The Canberra Times Jeannie Zakharov reviewed ABC's shows for 1988 and concluded, "...the national broadcaster did not have much luck with bombs like the shortlived Gerry Connelly Show... and the aptly named The Last Resort, which finally ground to a halt last week..." Susan Lever of National Centre for Australian Studies at Monash University discussed the works of Nowra and addressed the criticism of The Last Resort, "I was one of the viewers who thought [it was] fascinating and found its very mix of styles led to almost obligatory viewing during its run. I remember with particular fondness the scene in which the mother was struck by lightning while playing lawn bowls – a wonderful parody of the way characters are disposed of in conventional soaps. [The series] goes down in the annals as a failure not only because it did not win audiences... but because it also attracted critical damnation... Critical damnation, final though it seems, really is as transient as television broadcasting itself."

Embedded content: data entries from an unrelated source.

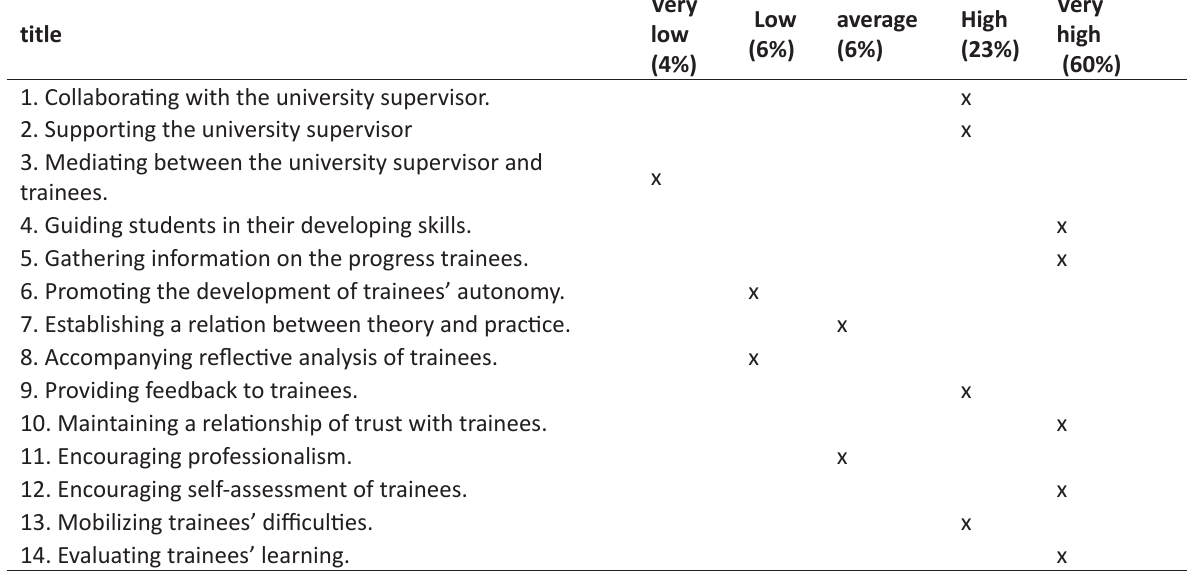
Table 3. Degree of importance of cooperative teacher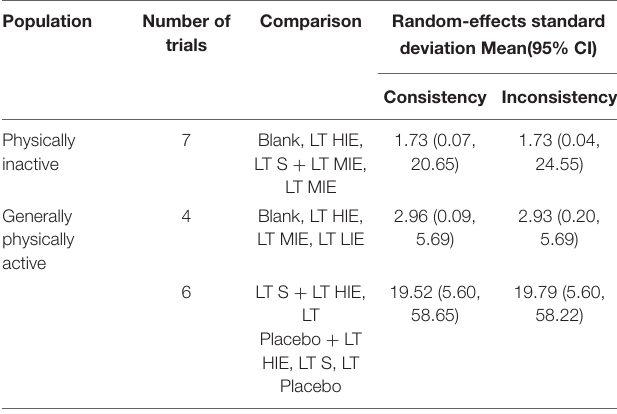
TABLE 3 | The random-effects standard deviation of mixed interventions comparisons under consistency and inconsistency models. Population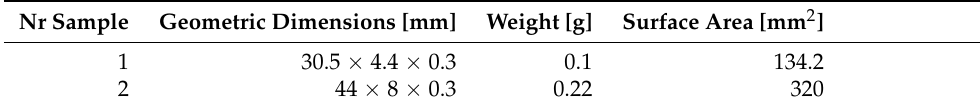
Figure 2. The region of the tested electroactive polymer IPMC based on Nafion/Pt under the Keyence Digital Microscope was examined. The analysis of the mass spectra of the IPMC has provided and has localized the spatial distribution of specific molecules and compositional in % of carbon, silicon powders, oxygen, platinum and fluorine (1 µ m) ( a ) and Surface morphology of IPMC material (20 µ m) ( b ). Table 1. Geometrical properties of polymer–metal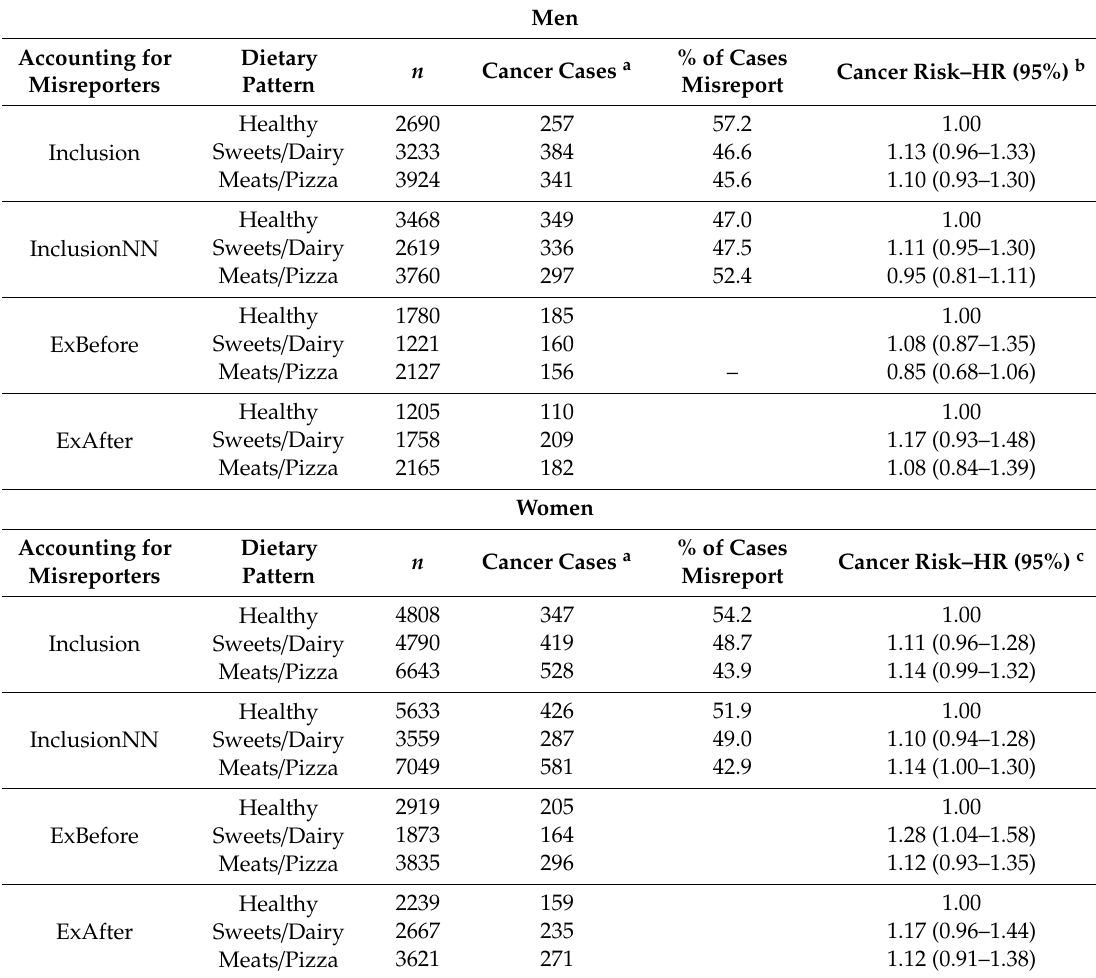
Table 4. Multivariable Cox proportional hazards ratio of the incidence of All-Cancers for dietary patterns identified by cluster analysis and stratified by four methods to account for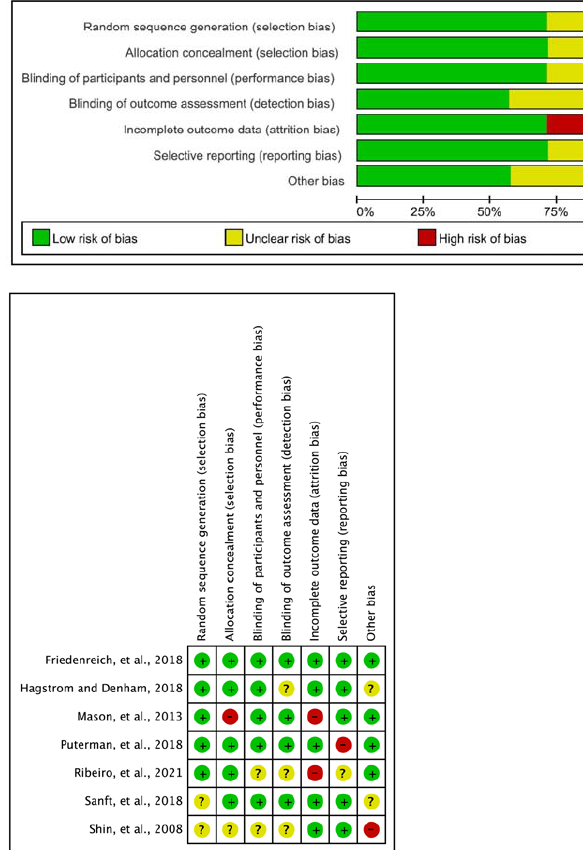
Figure 2. Risk of bias of the systematic review.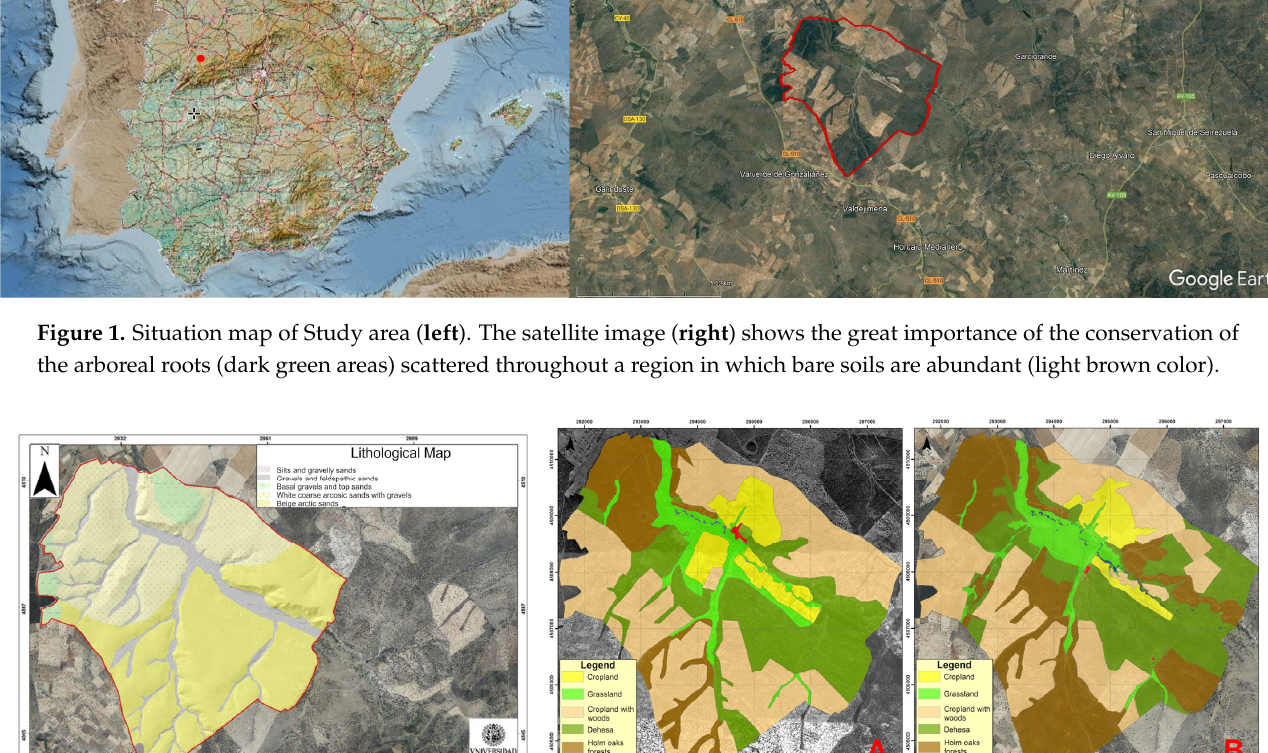
Agronomy 2021 , 11 , x FOR PEER REVIEW 5 of 22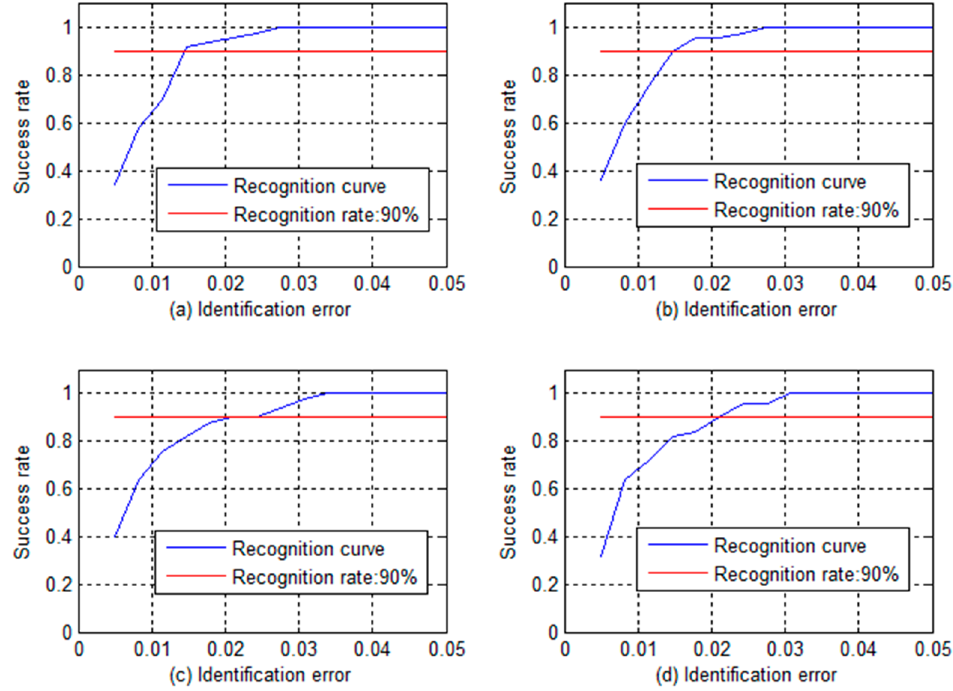
Figure 10. Different hidden nodes recognition graphs: ( a ) Identification ratio graph of 21 hidden layer nodes; ( b ) Identification ratio graph of 24 hidden layer nodes; ( c ) Identification ratio graph of 27 hidden layer nodes; and ( d ) Identification ratio graph of 30 hidden layer nodes.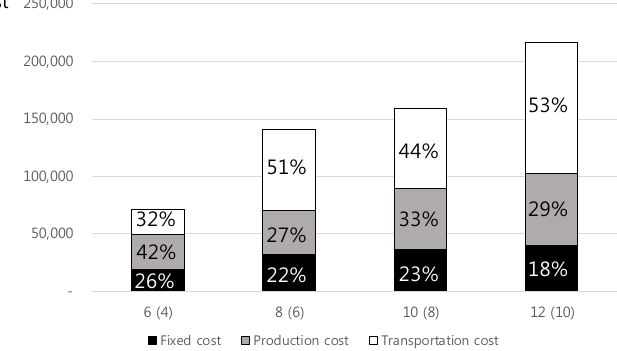
Figure 5. Cost comparison based on change in problem size.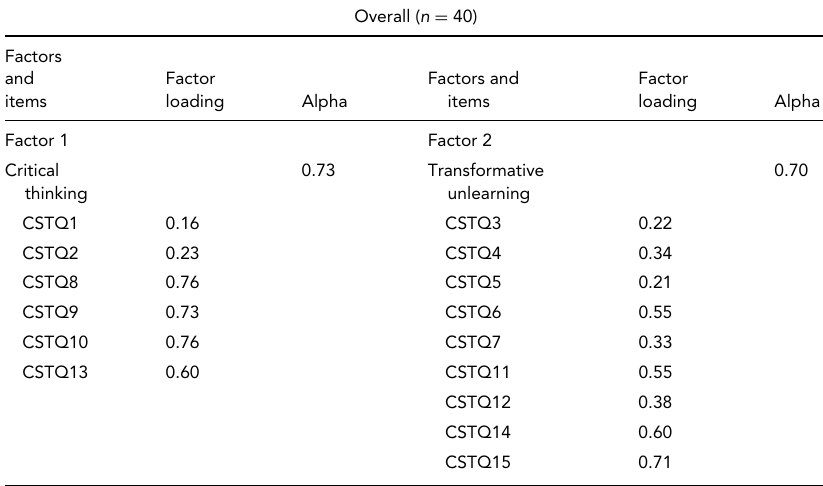
Exploratory Factor Analysis and Internal Consistency of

More recent descriptions include The Ages Brenda Niall in 2004, who discussed Nowra's work "[it] ended badly ... [he] became aggressive and abusive. The series was a disaster." Also in 2004 Susan Lever of National Centre for Australian Studies, "thought [it was] fascinating and found its very mix of styles led to almost obligatory viewing during its run" and that, "Critical damnation, final though it seems, really is as transient as television broadcasting itself."